-- STATED EXERCISE --
Can you rewrite everything from the start of the records down to the line containing "picture [493, 513, 747, 767]", putting "page element" wherever "layout element" appears, keeping all else the same and leaving out the pictures?

-- MATERIAL --
* Start *
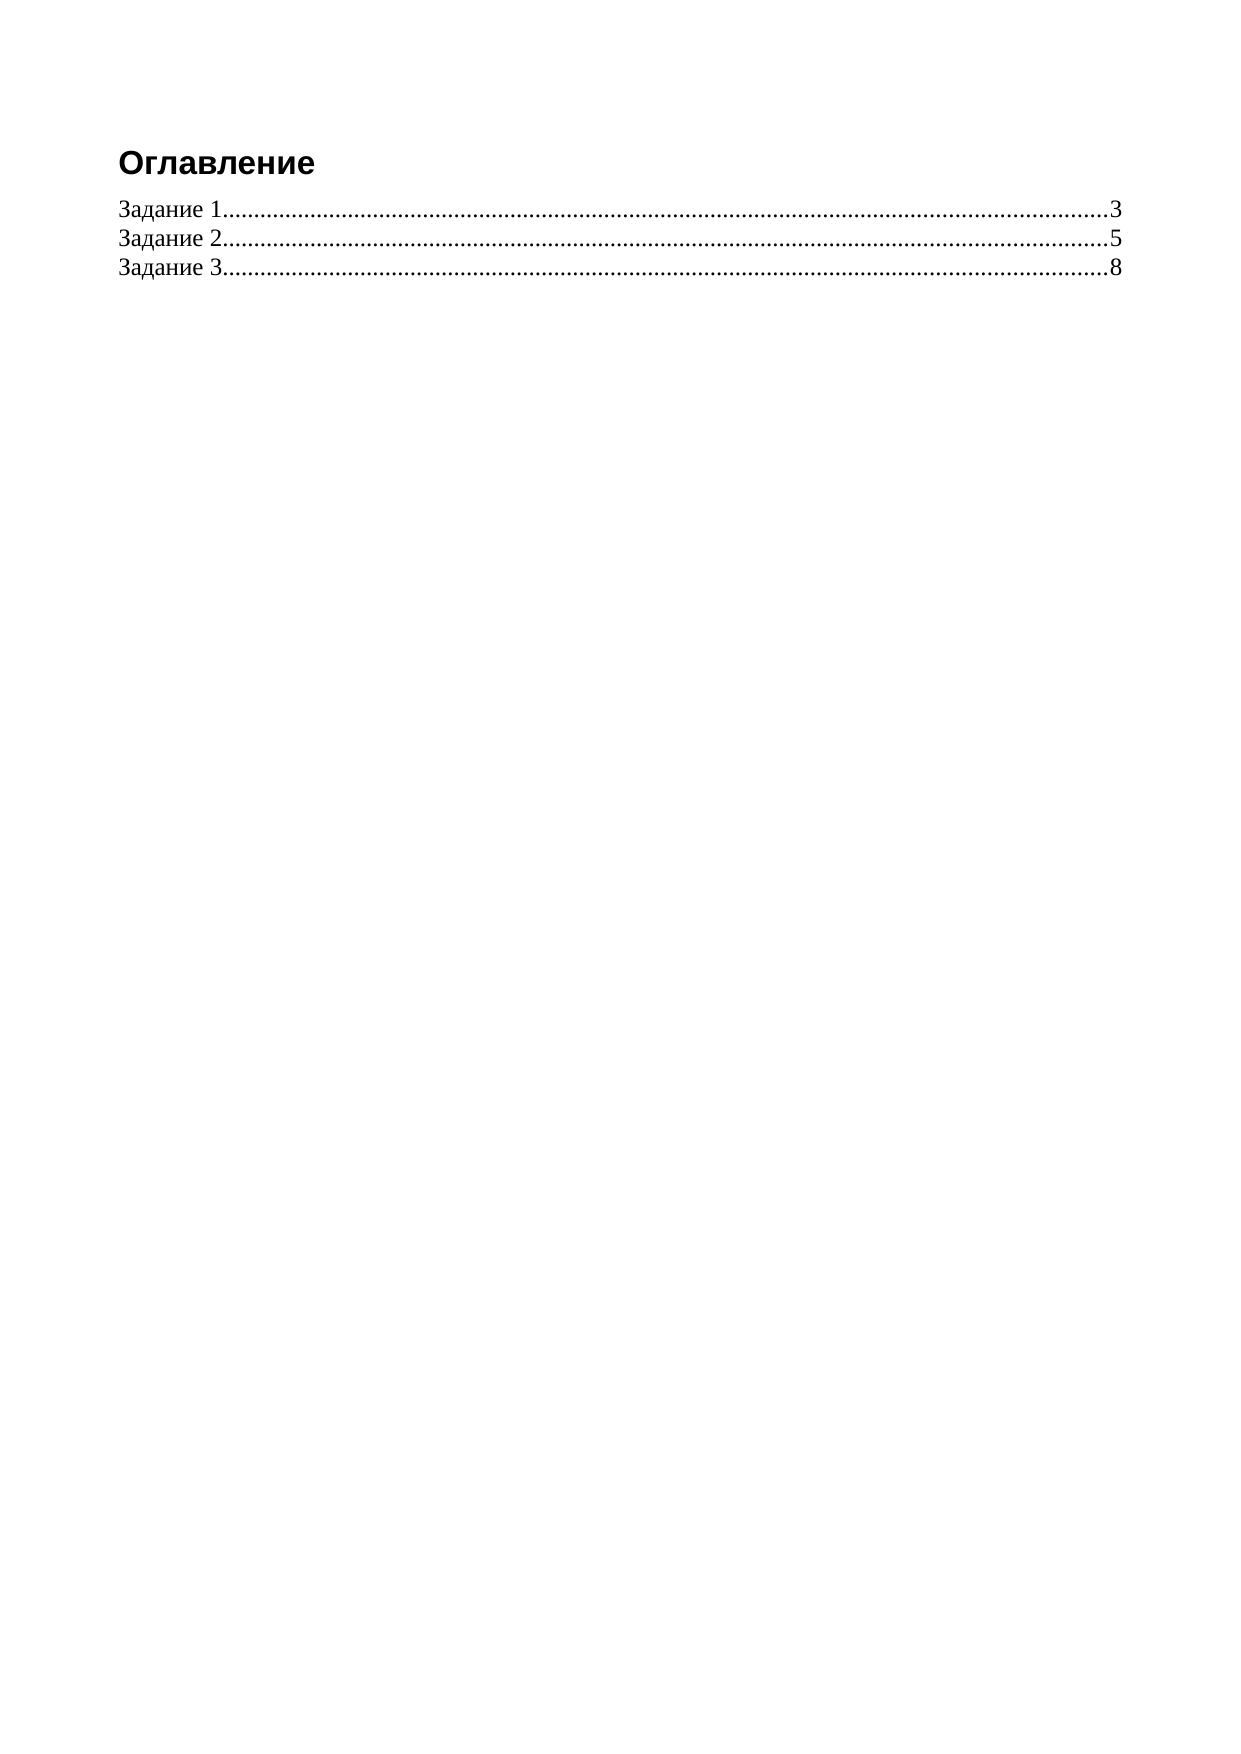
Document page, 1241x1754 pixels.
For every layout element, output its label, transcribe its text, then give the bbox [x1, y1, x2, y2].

text Задание 3. 8 [118, 252, 1122, 280]
subtitle Оглавление [118, 143, 1122, 182]
text Задание 2. 5 [118, 223, 1122, 252]
text Задание 1. 3 [118, 194, 1122, 223]
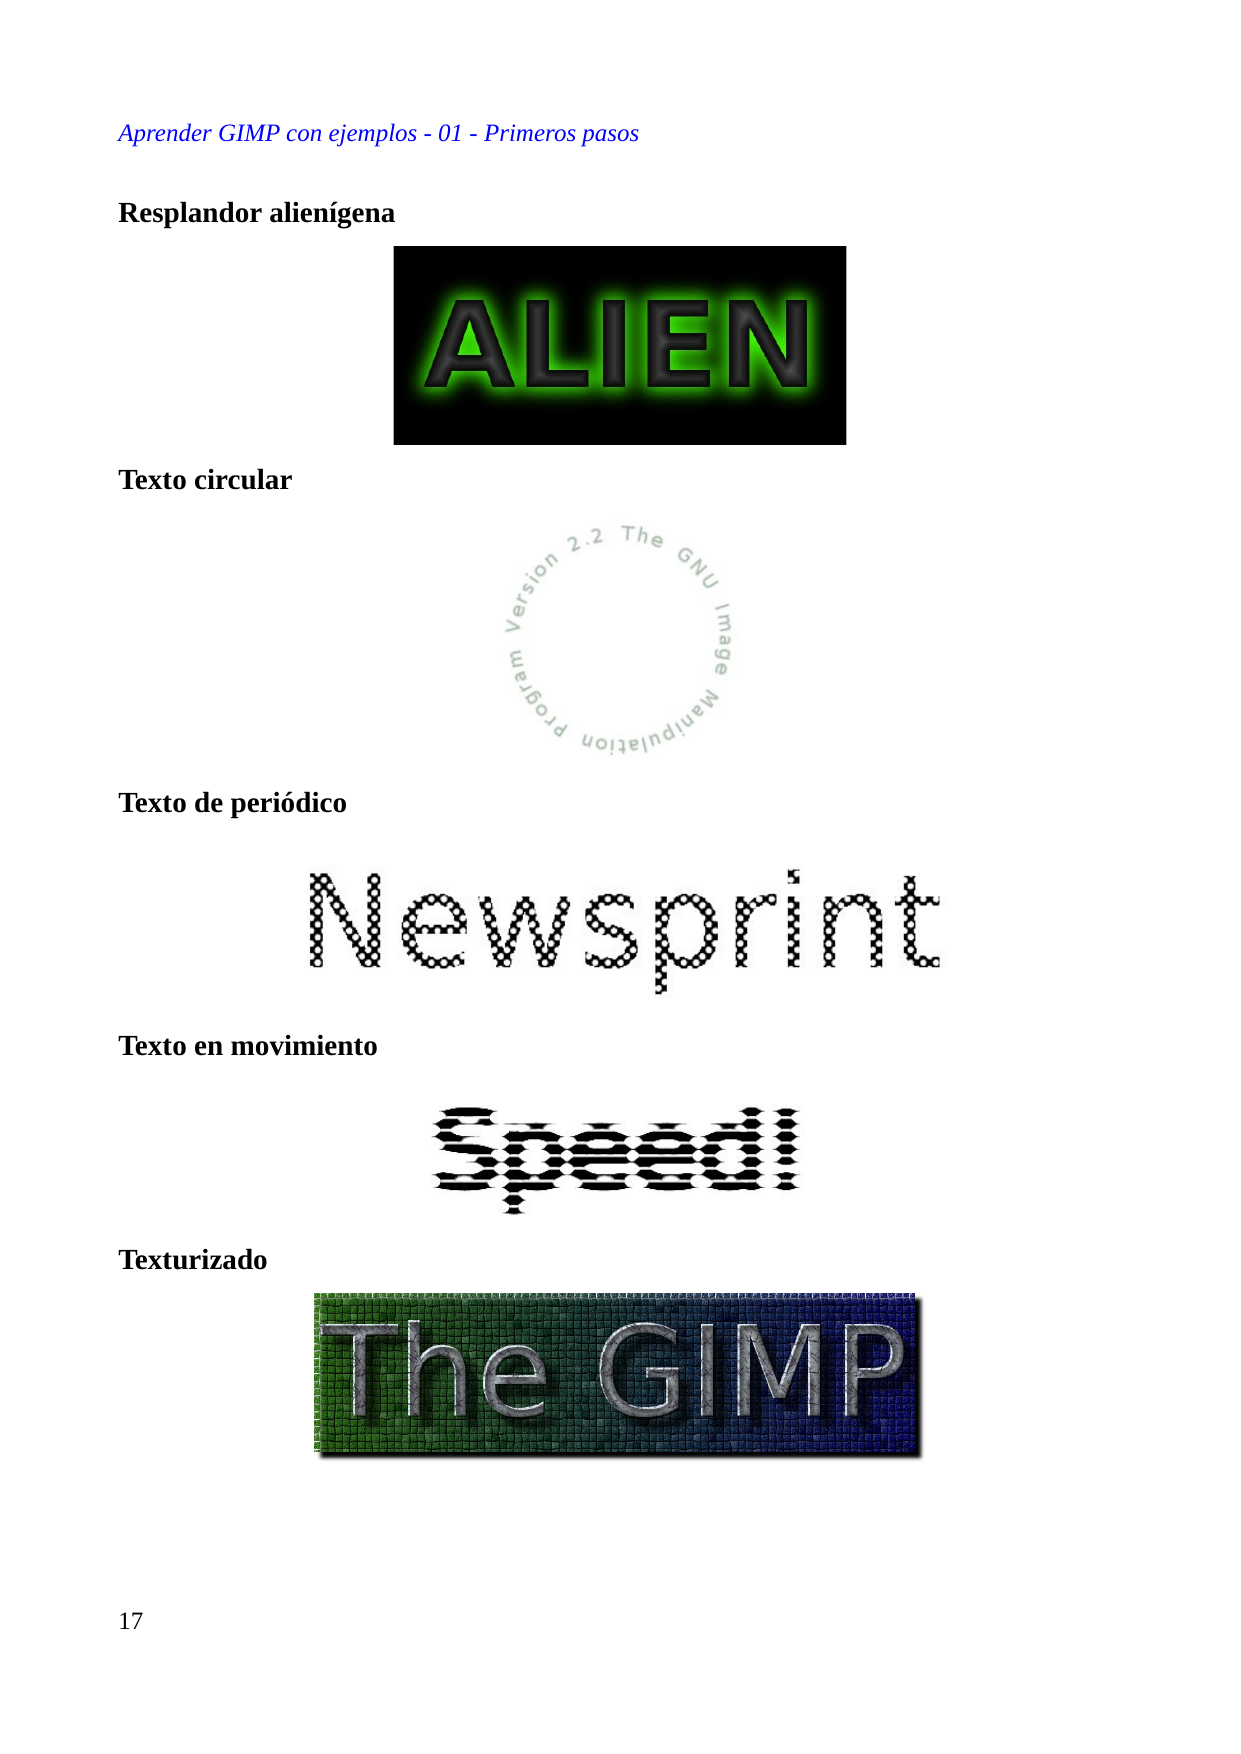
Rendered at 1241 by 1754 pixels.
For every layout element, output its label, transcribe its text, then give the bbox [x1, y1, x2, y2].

text Texto de periódico [118, 785, 1122, 818]
text Texturizado [118, 1242, 1122, 1275]
text Texto en movimiento [118, 1028, 1122, 1061]
picture [286, 836, 955, 1011]
picture [422, 1079, 818, 1224]
picture [314, 1293, 927, 1464]
text Texto circular [118, 462, 1122, 496]
picture [393, 246, 847, 445]
text Resplandor alienígena [118, 195, 1122, 228]
picture [493, 513, 747, 767]
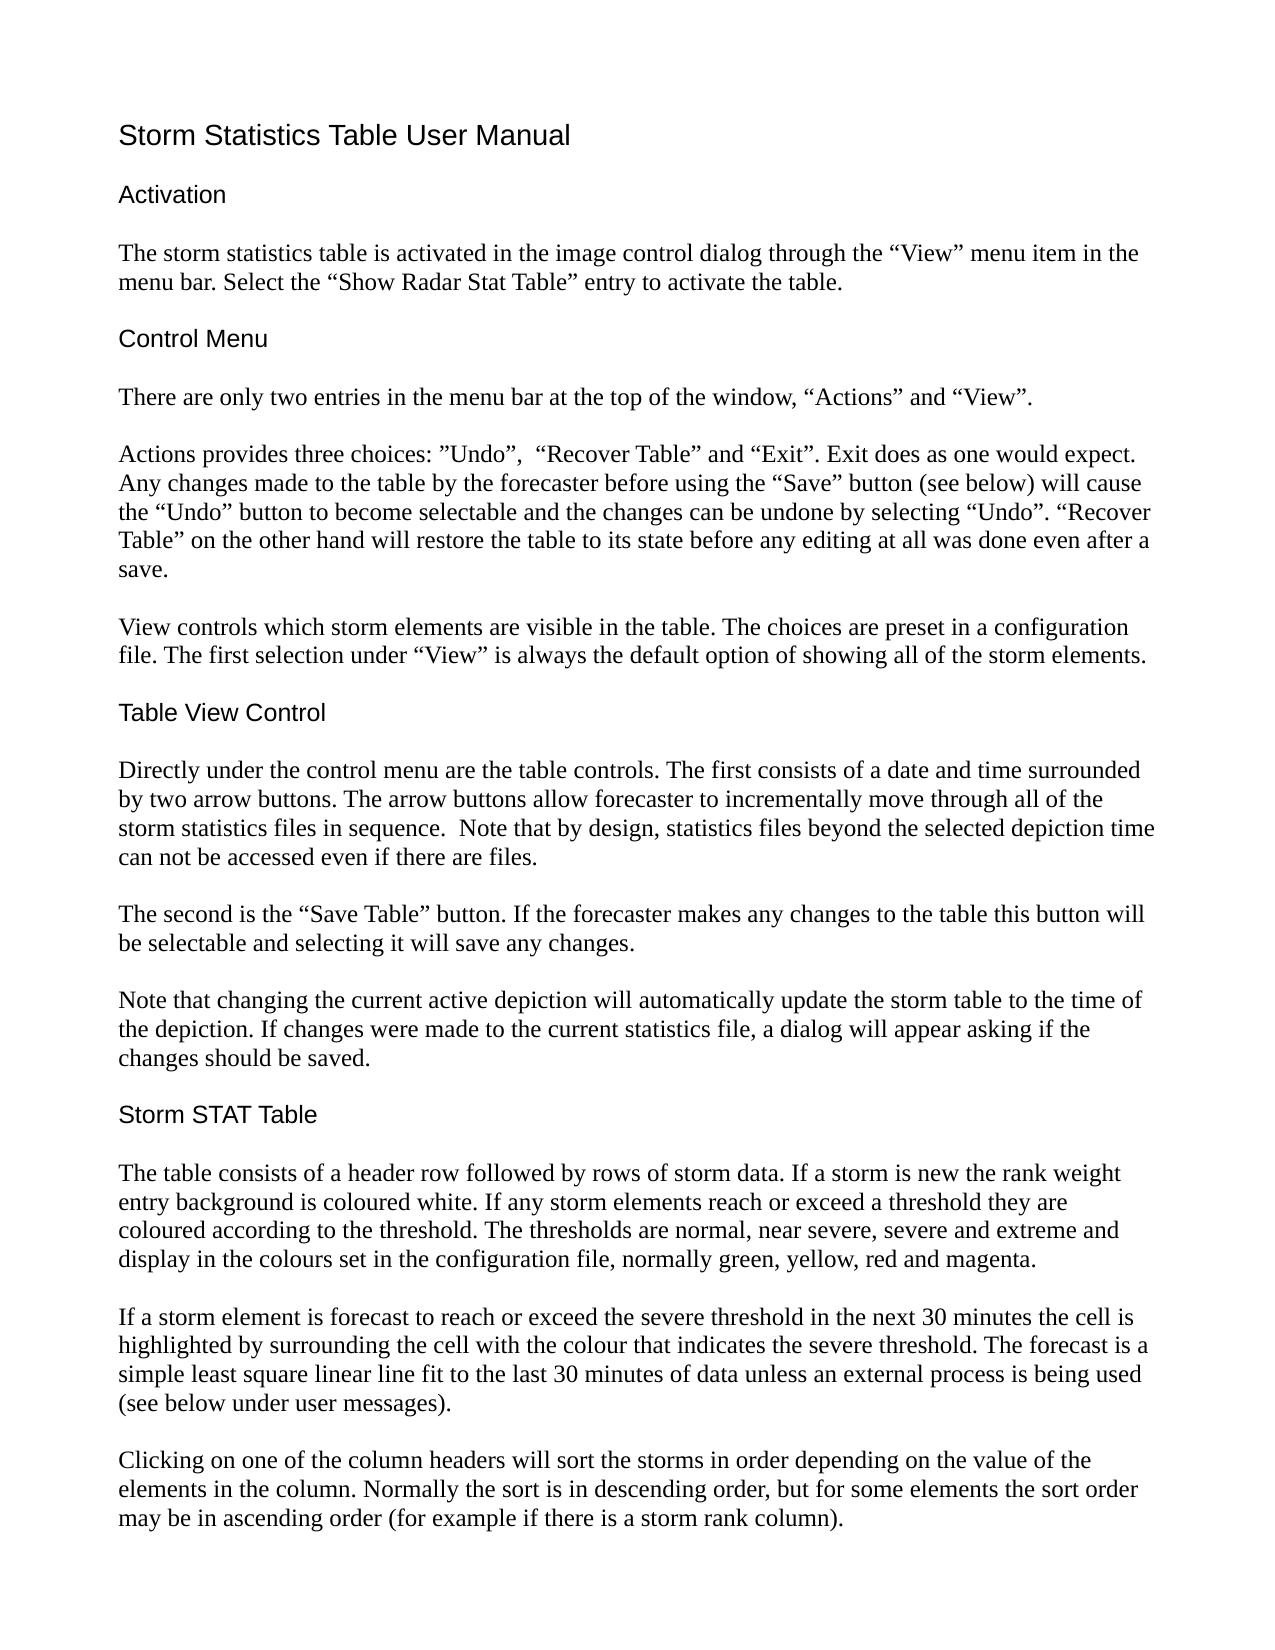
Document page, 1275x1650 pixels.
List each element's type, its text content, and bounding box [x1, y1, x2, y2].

text Table View Control [118, 698, 1157, 727]
text Storm Statistics Table User Manual [118, 118, 1157, 152]
text The second is the “Save Table” button. If the forecaster makes any changes to the table this button will be selectable and selecting it will save any changes. [118, 899, 1157, 957]
text Actions provides three choices: ”Undo”, “Recover Table” and “Exit”. Exit does as one would expect. Any changes made to the table by the forecaster before using the “Save” button (see below) will cause the “Undo” button to become selectable and the changes can be undone by selecting “Undo”. “Recover Table” on the other hand will restore the table to its state before any editing at all was done even after a save. [118, 439, 1157, 583]
text Storm STAT Table [118, 1100, 1157, 1129]
text Note that changing the current active depiction will automatically update the storm table to the time of the depiction. If changes were made to the current statistics file, a dialog will appear asking if the changes should be saved. [118, 985, 1157, 1072]
text View controls which storm elements are visible in the table. The choices are preset in a configuration file. The first selection under “View” is always the default option of showing all of the storm elements. [118, 612, 1157, 669]
text Clicking on one of the column headers will sort the storms in order depending on the value of the elements in the column. Normally the sort is in descending order, but for some elements the sort order may be in ascending order (for example if there is a storm rank column). [118, 1445, 1157, 1532]
text If a storm element is forecast to reach or exceed the severe threshold in the next 30 minutes the cell is highlighted by surrounding the cell with the colour that indicates the severe threshold. The forecast is a simple least square linear line fit to the last 30 minutes of data unless an external process is being used (see below under user messages). [118, 1302, 1157, 1417]
text The storm statistics table is activated in the image control dialog through the “View” menu item in the menu bar. Select the “Show Radar Stat Table” entry to activate the table. [118, 238, 1157, 295]
text Activation [118, 180, 1157, 209]
text Directly under the control menu are the table controls. The first consists of a date and time surrounded by two arrow buttons. The arrow buttons allow forecaster to incrementally move through all of the storm statistics files in sequence. Note that by design, statistics files beyond the selected depiction time can not be accessed even if there are files. [118, 755, 1157, 870]
text There are only two entries in the menu bar at the top of the window, “Actions” and “View”. [118, 382, 1157, 410]
text The table consists of a header row followed by rows of storm data. If a storm is new the rank weight entry background is coloured white. If any storm elements reach or exceed a threshold they are coloured according to the threshold. The thresholds are normal, near severe, severe and extreme and display in the colours set in the configuration file, normally green, yellow, red and magenta. [118, 1158, 1157, 1273]
text Control Menu [118, 324, 1157, 353]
* End *
-- REPLY TO THE EXERCISE --
Document page, 1241x1754 pixels.
For every page element, output its label, transcribe its text, then give the bbox [x1, y1, x2, y2].

text Задание 3. 8 [118, 252, 1122, 280]
subtitle Оглавление [118, 143, 1122, 182]
text Задание 2. 5 [118, 223, 1122, 252]
text Задание 1. 3 [118, 194, 1122, 223]
Rendered at 1241 by 1754 pixels.
For every page element, output its label, transcribe its text, then give the bbox [x1, y1, x2, y2].

text Texto de periódico [118, 785, 1122, 818]
text Texturizado [118, 1242, 1122, 1275]
text Texto en movimiento [118, 1028, 1122, 1061]
picture [286, 836, 955, 1011]
picture [422, 1079, 818, 1224]
picture [314, 1293, 927, 1464]
text Texto circular [118, 462, 1122, 496]
picture [393, 246, 847, 445]
text Resplandor alienígena [118, 195, 1122, 228]
picture [493, 513, 747, 767]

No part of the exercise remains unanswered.